YOUR RIGHTS – You have the right to:

(a) Revoke any Authorization and/or Consent, in writing, at any time. To request a revocation,

you must submit a written request to the Practice’s Compliance Officer.

(b) Request restrictions on certain uses and/or disclosures of your PHI as provided by law.

However, the Practice is not obligated to agree to any requested restrictions. To request

restrictions, you must submit a written request to the Compliance Officer. Your request must

specify what information you want to limit, whether you want to limit the Practice’s use or

disclosure or both, and to whom the limits should apply. If the Practice agrees to your request, it

will comply unless the information is needed for emergency treatment.

(c) Receive confidential communications or PHI by alternative means or at alternative locations

by submitting a written request to the Compliance Officer. The Practice will accommodate all

reasonable requests.

(d) Inspect and obtain a copy of your PHI as provided by law. You must submit a written request

to the Compliance Officer. The Practice may charge you a fee for the cost of copying, mailing, or

other supplies associated with your request.

(e) Amend your PHI as provided by law. To request an amendment, submit a written request with

a reason supporting the amendment to the Compliance Officer. The Practice may deny your

request if it is not in writing, lacks supporting reasons, involves PHI not created by the Practice,

or if the information is accurate and complete.

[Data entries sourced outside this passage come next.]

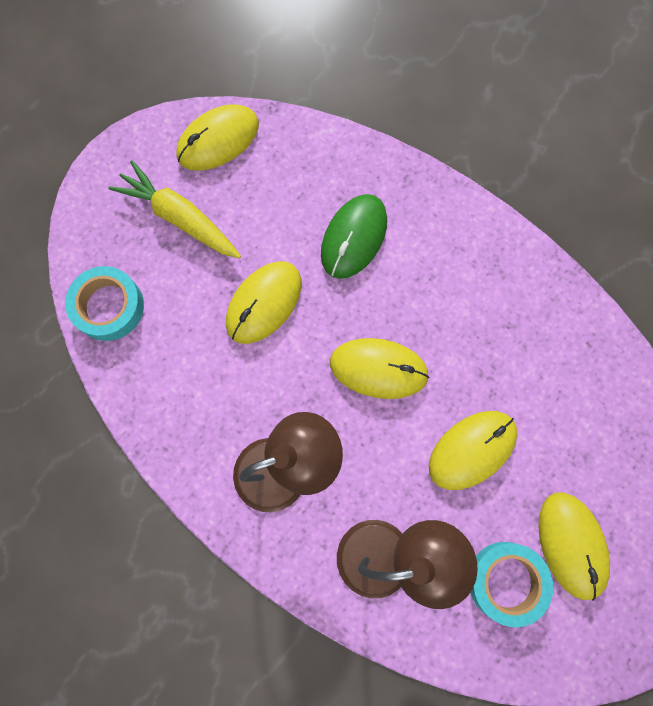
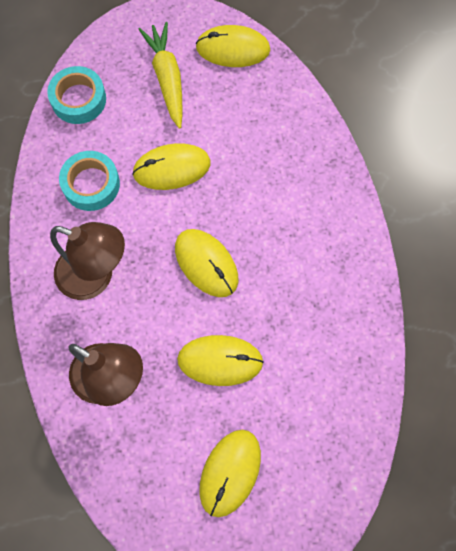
camera: 40 degrees right, 5 degrees down
(354, 237) = (264, 171): green mouse -> none
(506, 581) = (167, 458): turquoise tape -> turquoise tape (91, 184)

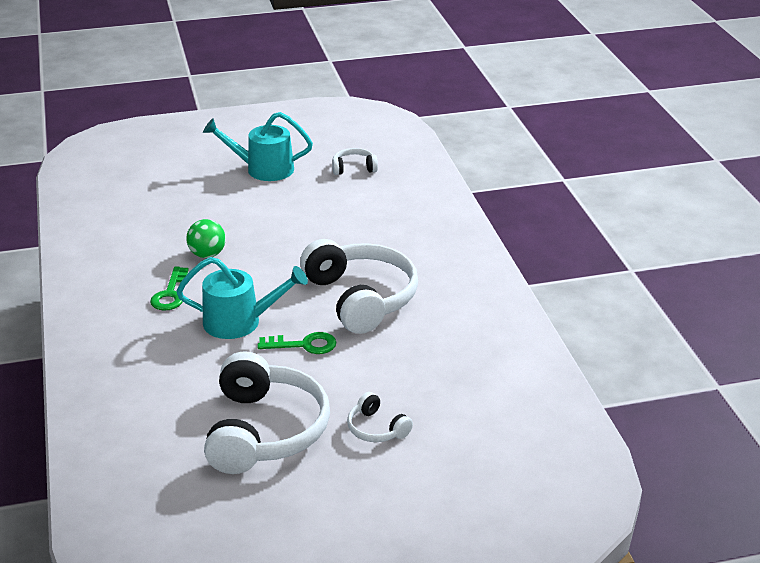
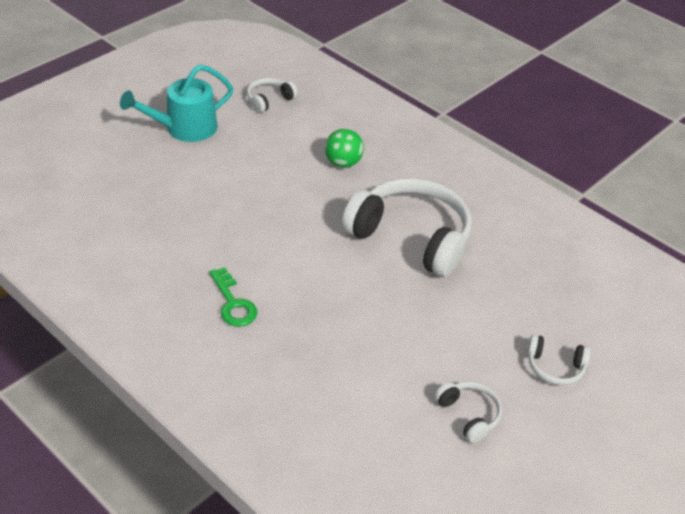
camera: 35 degrees left, 10 degrees up
(207, 254) = (225, 244): green ball -> green ball (343, 163)
(239, 322) = (330, 307): turquoise watering can -> none
(265, 431) = (469, 415): white headphones -> white headphones, size x0.45
(304, 345) = (412, 307): green key -> none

PRACTICE REQUIREMENTS – (a) The Practice is required by federal law to maintain the

privacy of your PHI (Protected Health Information) and to provide you with this Privacy Notice

detailing the Practice’s legal duties and privacy practices with respect to your PHI.

(b) The Practice is required by state law to maintain a higher level of confidentiality with respect

to certain portions of your medical information that is provided for under federal law. In

particular, the Practice is required to comply with the following state statutes: Section 381.004

relating to HIV testing, Chapter 384 relating to sexually transmitted diseases, and Section

456.057 relating to patient records ownership, control, and disclosure.

(c) The Practice is required to abide by the terms of this Privacy Notice.

(d) The Practice reserves the right to change the terms of this Privacy Notice and to make the

new Privacy Notice provisions effective for all of your PHI that it maintains.

(e) The Practice will distribute any revised Privacy Notice to you prior to implementation.